MCTS Policies: contains your basic MCTS operations, like select() and rollout().
MCTS Action: by default, wraps a policy that governs how the actor should behave over time.
MCTS Sampler: produces the set of actions available from a particular world state.

Learning Design

Goal: find policies that satisfy the constraints expressed by the list of conditions belonging to the current world.

In general, Trainers correspond to Agents in Keras-RL. They implement various algorithms, and are a little broader.

Adversaries are new – these govern how we choose different worlds. Their goal is to learn policies that can handle outliers.

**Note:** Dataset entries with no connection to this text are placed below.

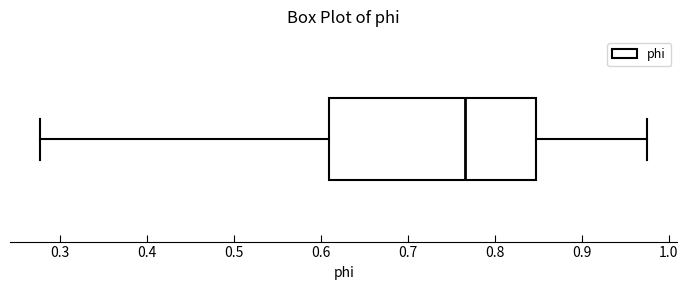

Read this box plot against the x-axis: the position of the median line, the range covered by the box, and the ends of both whiskers. The values are not printed on the chart, so give them approximately, as read against the axis.

median 0.77, box 0.61 to 0.85, whiskers 0.28 to 0.98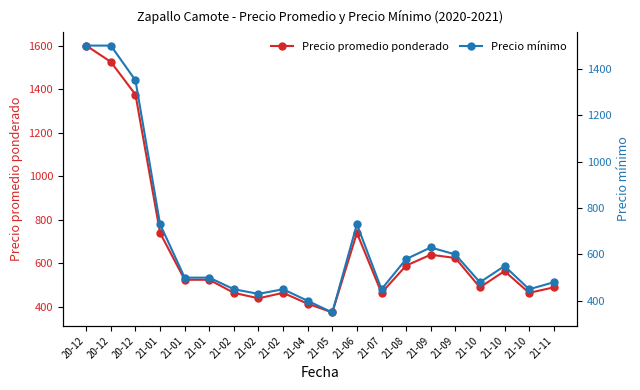

What is the smallest value displayed?

350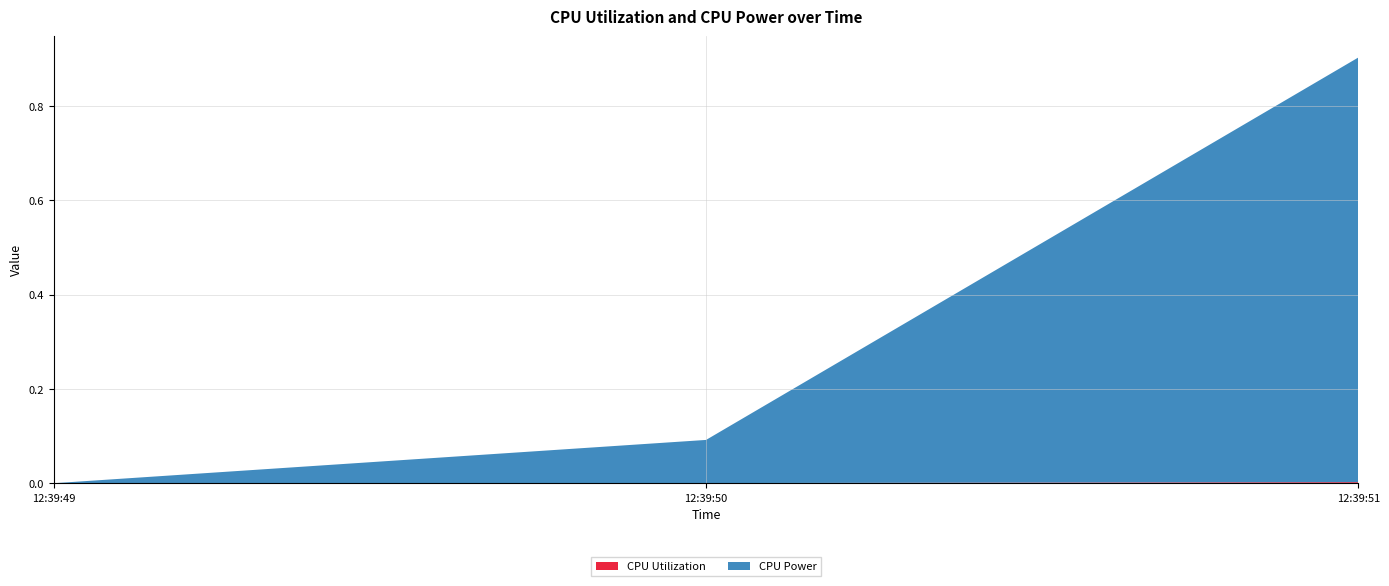

Reading right to left, extract all data points from this chart.

CPU Utilization: 2024-10-24 12:39:51=0.0	2024-10-24 12:39:50=0.0	2024-10-24 12:39:49=0.0
CPU Power: 2024-10-24 12:39:51=0.9	2024-10-24 12:39:50=0.1	2024-10-24 12:39:49=0.0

Overview of Learning Classes

Model – refers to a Keras/TensorFlow model.
Trainer – Uses various instantiations of an Option to train a particular Model using a certain method.
Adversary – Determines how to instantiate an Option and create a World.
Oracle – Stores, manages, and generates new training data. The PolicyOracle class is the clearest and most general example of this: it just takes a policy and sees what it will do.

Overview of OpenAI Gym Environments

RoadWorldOptionEnv: Train a policy for a particular option.
RoadWorldDiscreteSamplerEnv: Use trained options to learn policy for MCTS tree expansion.

Redesign

World state:

list of states
ref to world

Updates as:

ws1 = world.ticK(ws0, action)

Tick loop:

for actor, T, state, action in zip (self.actors, self.dynamics, ws.states. ws.actions):
  new_state = T(state, action)

We can mostly get rid of actors (except as a convenience class to store some data).

Most other information should get removed.